:: WHAT THE EXERCISE ASKS ::
Extract each line in the items below that contains the word "value", copying every such line in full.

:: MATERIAL SUPPLIED ::
========================

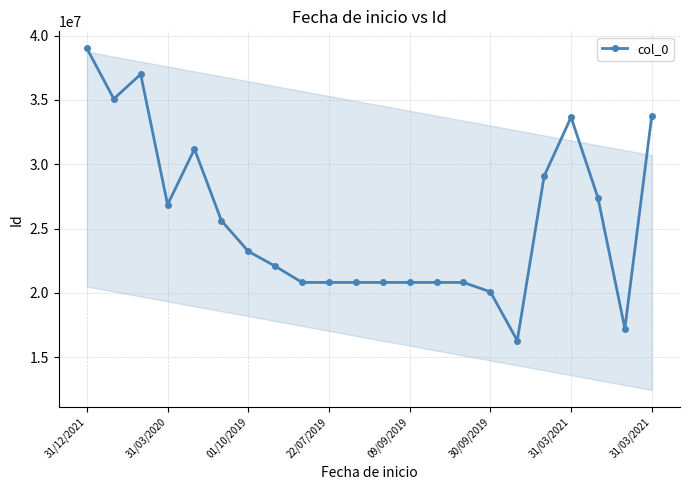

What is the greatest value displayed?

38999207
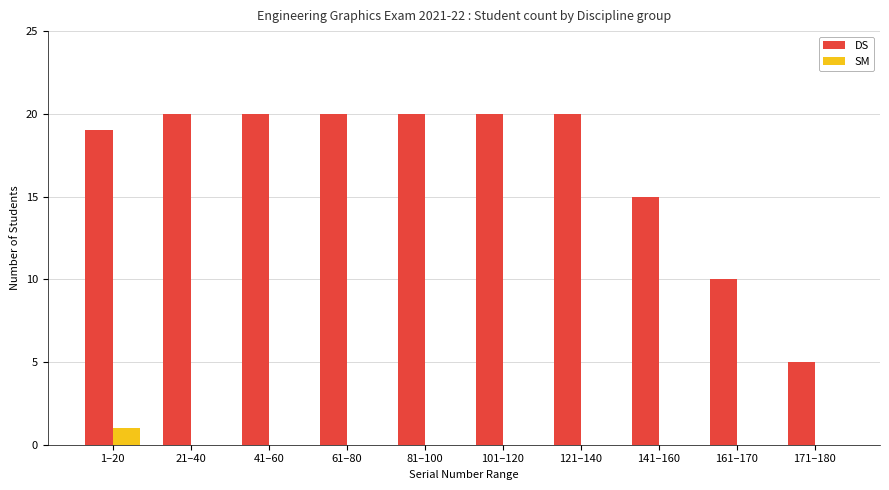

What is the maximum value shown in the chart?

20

========================

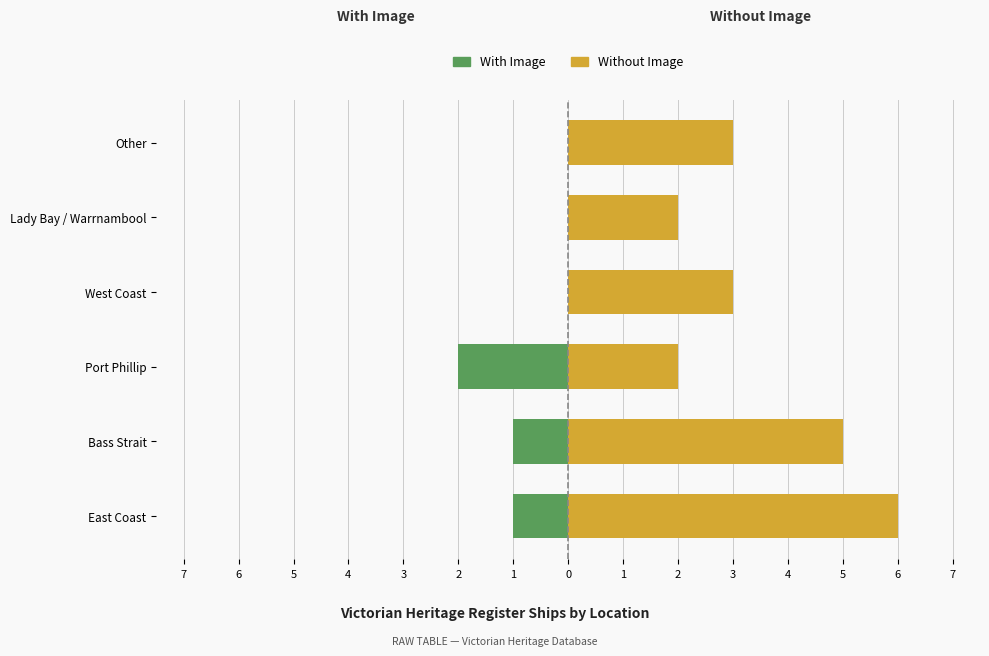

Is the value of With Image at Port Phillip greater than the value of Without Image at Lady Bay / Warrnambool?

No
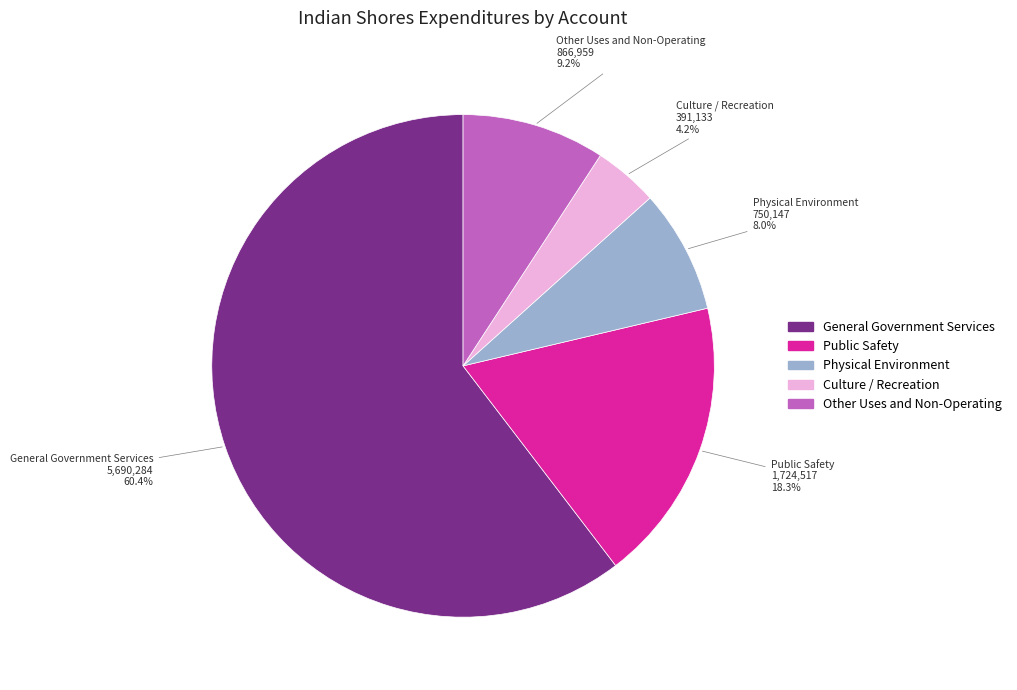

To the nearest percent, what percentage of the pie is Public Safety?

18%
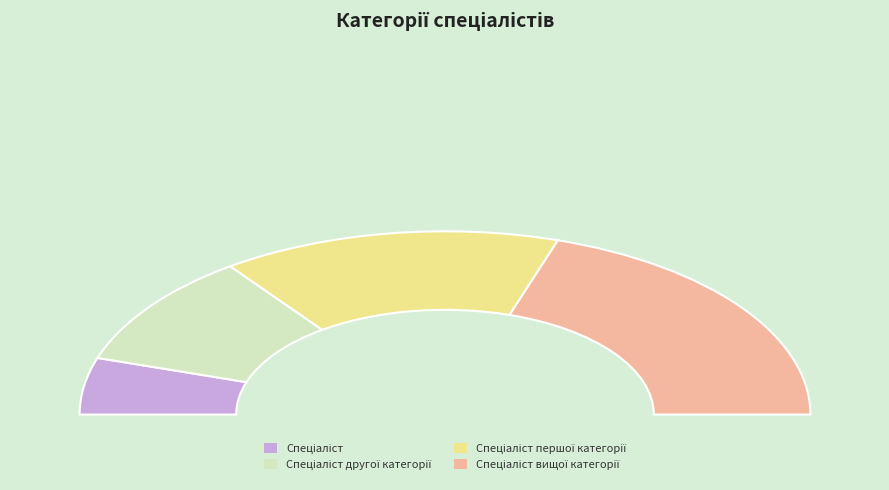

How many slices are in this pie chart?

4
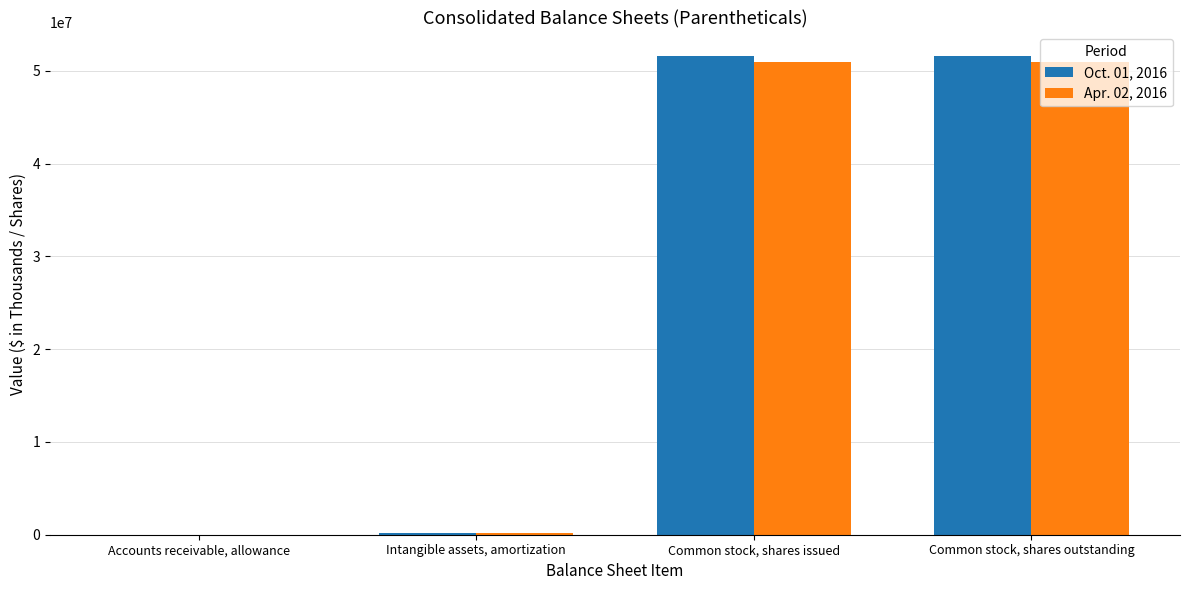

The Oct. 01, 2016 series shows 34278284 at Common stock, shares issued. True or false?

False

========================

:: OUTPUT OF THE EXERCISE ::
What is the greatest value displayed?
What is the maximum value shown in the chart?
Is the value of With Image at Port Phillip greater than the value of Without Image at Lady Bay / Warrnambool?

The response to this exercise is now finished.